◆ **Request**: Out of the records below, copy all lines in which the word "restricciones" occurs.

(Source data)
★ ★ ★ ★ ★
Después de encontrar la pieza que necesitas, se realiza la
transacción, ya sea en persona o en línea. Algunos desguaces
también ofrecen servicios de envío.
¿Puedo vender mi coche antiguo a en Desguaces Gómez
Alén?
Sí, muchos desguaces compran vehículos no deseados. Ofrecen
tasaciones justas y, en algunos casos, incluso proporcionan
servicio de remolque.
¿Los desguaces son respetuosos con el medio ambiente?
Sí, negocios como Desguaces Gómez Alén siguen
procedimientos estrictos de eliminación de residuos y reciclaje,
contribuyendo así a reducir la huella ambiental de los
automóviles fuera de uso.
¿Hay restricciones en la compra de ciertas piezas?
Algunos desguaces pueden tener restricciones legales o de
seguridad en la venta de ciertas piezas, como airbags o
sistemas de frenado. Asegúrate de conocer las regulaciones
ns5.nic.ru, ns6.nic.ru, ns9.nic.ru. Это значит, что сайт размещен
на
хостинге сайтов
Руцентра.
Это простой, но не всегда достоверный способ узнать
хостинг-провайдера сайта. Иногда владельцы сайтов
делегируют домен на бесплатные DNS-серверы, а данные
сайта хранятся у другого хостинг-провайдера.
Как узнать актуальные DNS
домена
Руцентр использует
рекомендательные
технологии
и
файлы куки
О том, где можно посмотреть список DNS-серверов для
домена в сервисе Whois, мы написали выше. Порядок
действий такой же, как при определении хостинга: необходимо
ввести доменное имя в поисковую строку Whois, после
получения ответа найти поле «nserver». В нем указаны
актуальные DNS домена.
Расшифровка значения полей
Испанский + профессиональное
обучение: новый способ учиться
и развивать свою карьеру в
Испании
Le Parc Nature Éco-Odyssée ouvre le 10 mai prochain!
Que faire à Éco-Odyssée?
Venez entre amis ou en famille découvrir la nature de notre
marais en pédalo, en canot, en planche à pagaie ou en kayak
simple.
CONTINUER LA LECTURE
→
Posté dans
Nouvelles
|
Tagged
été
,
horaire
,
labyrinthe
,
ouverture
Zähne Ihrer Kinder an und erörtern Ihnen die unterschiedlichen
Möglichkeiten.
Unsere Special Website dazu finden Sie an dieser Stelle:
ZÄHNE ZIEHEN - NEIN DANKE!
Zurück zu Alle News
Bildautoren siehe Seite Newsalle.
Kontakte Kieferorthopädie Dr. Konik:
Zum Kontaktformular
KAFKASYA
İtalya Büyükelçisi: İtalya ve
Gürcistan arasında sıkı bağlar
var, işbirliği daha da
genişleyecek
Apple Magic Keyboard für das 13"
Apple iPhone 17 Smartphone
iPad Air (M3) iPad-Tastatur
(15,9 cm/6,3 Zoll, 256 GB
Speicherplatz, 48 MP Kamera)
★ ★ ★ ★ ★
◆ **Solution for this problem**:
¿Hay restricciones en la compra de ciertas piezas?
Algunos desguaces pueden tener restricciones legales o de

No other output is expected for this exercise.